Don’t Call Us

Take my cell phone. Please

A slow, snowy Saturday, the sort of day on which one supposes a freshman newly returned to college after winter break might be feeling lonely. So I text my boy, up there in the frozen wilds of New England: hi snowing there?

No response. I’m not alarmed; maybe he’s at the gym, or watching a movie. But an hour later, he still hasn’t gotten back to me. That’s a little weird; he’s rarely untethered for that long. I dust the living room, vacuum, then check back in. Nothing. I do a couple loads of laundry and fold them, watching college hoops. I want to rub it in to Jake that Duke’s won. Yet I’m reluctant to text again, to tug on that string. He’s supposed to be learning self-reliance, right? Maybe he figures part of that is not being at your mom’s text-and-call.

But by nightfall, I’m alarmed. I should have heard from him by now. What if something’s happened? What if he was out driving with his football buddies on those frozen roads? What if …

My husband clomps in from work, stomping snow from his boots. I don’t mention my anxiety to him; he thinks I’m loony enough. He unwinds from a scarf-hat-jacket cocoon, grabs a beer, and logs on to his computer while I fuss with supper. “If you’ve been trying to text Jake,” he yells from his desk, “don’t bother. He just e-mailed me he lost his phone.”

Well, that explains the silence. And it’s not exactly unprecedented; we pay a special lost-my-phone monthly fee just to cover Jake’s penchant for this. Still, I’m unhappy. I feel like a spacewalking astronaut who’s accidentally sliced through the lines to the mother-ship. I keep thinking of things I want to text my son, questions I need to ask him: Did he manage to switch out of that archaeology course with the scary professor? Have the blankets he left at home and I shipped to him arrived? I settle for an e-mail, but there’s no expectation he’ll get right back to me on that the way there is with texting. And who knows how long it will take for us to get him another phone?
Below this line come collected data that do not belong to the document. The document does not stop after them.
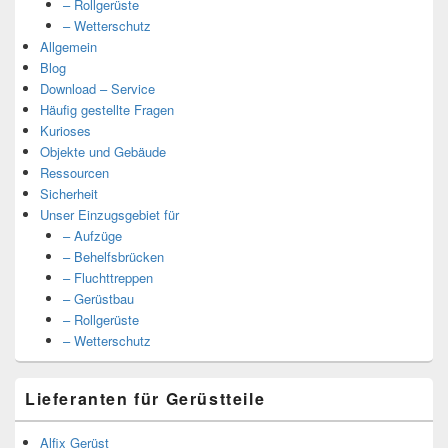
– Rollgerüste
– Wetterschutz
Allgemein
Blog
Download – Service
Häufig gestellte Fragen
Kurioses
Objekte und Gebäude
Ressourcen
Sicherheit
Unser Einzugsgebiet für
– Aufzüge
– Behelfsbrücken
– Fluchttreppen
– Gerüstbau
– Rollgerüste
– Wetterschutz
Lieferanten für Gerüstteile
Alfix Gerüst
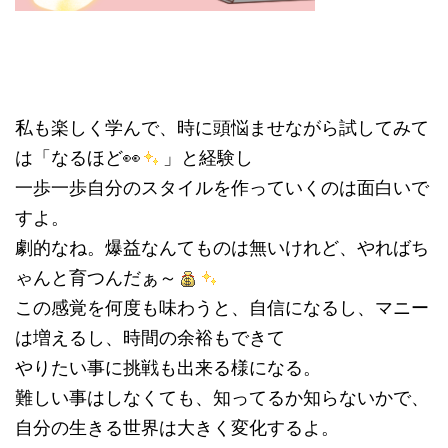
私も楽しく学んで、時に頭悩ませながら試してみて
は「なるほど👀
」と経験し
一歩一歩自分のスタイルを作っていくのは面白いで
すよ。
劇的なね。爆益なんてものは無いけれど、やればち
ゃんと育つんだぁ～
この感覚を何度も味わうと、自信になるし、マニー
は増えるし、時間の余裕もできて
やりたい事に挑戦も出来る様になる。
難しい事はしなくても、知ってるか知らないかで、
自分の生きる世界は大きく変化するよ。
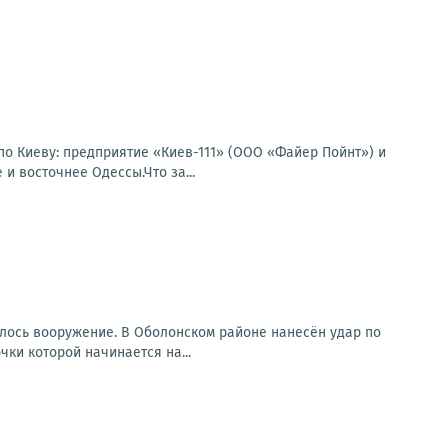
по Киеву: предприятие «Киев-111» (ООО «Файер Пойнт») и
и восточнее Одессы.Что за...
илось вооружение. В Оболонском районе нанесён удар по
ки которой начинается на...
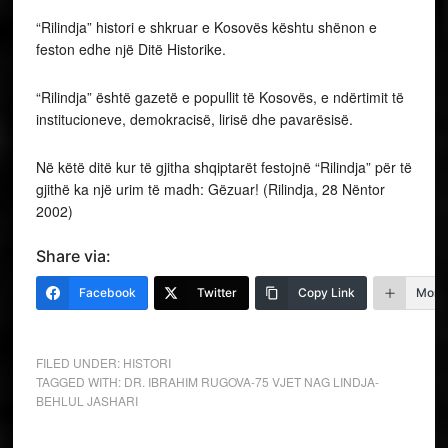
“Rilindja” histori e shkruar e Kosovës kështu shënon e
feston edhe një Ditë Historike.
“Rilindja” është gazetë e popullit të Kosovës, e ndërtimit të
institucioneve, demokracisë, lirisë dhe pavarësisë.
Në këtë ditë kur të gjitha shqiptarët festojnë “Rilindja” për të
gjithë ka një urim të madh: Gëzuar! (Rilindja, 28 Nëntor
2002)
Share via:
Facebook
Twitter
Copy Link
More
FILED UNDER:
HISTORI
TAGGED WITH:
DR. IBRAHIM RUGOVA-75 VJET NAG LINDJA-
BEHLUL JASHARI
Flash-forward to midnight. My phone rings. It’s my daughter, Marcy, calling from her room at college. She’s sobbing. “Honey, what’s wrong?” I ask in dismay. A whole litany of stuff: The Internet’s out, so she can’t Skype with her boyfriend in Mexico. It’s cold. Amazon wants to charge her $232 for a paperback she needs for a course. She e-mailed a question to her Spanish prof and the prof sent a mean e-mail back. She has so much work to do. Wasn’t college supposed to be fun? She’s not having fun.

This, also, is not unprecedented. I spend the next hour talking her down: The Internet will be fixed tomorrow. Spring will come sometime. The prof thing must be a misunderstanding. The Amazon price has to be a mistake. As for the fun, I’m not sure what to tell her. It’s possible college is only fun in retrospect, compared to the rest of life.

I don’t really believe that. Marcy doesn’t, either. I know by now—she’s a senior—that tomorrow she’ll be sunny again. I do wonder, though: If she didn’t have a cell phone, if she couldn’t call at midnight and dump all her angst onto me, would she build up more self-reliance? I know I’d get more sleep.

When did my cell phone become so indispensable? About the same time it became such a pain in the butt.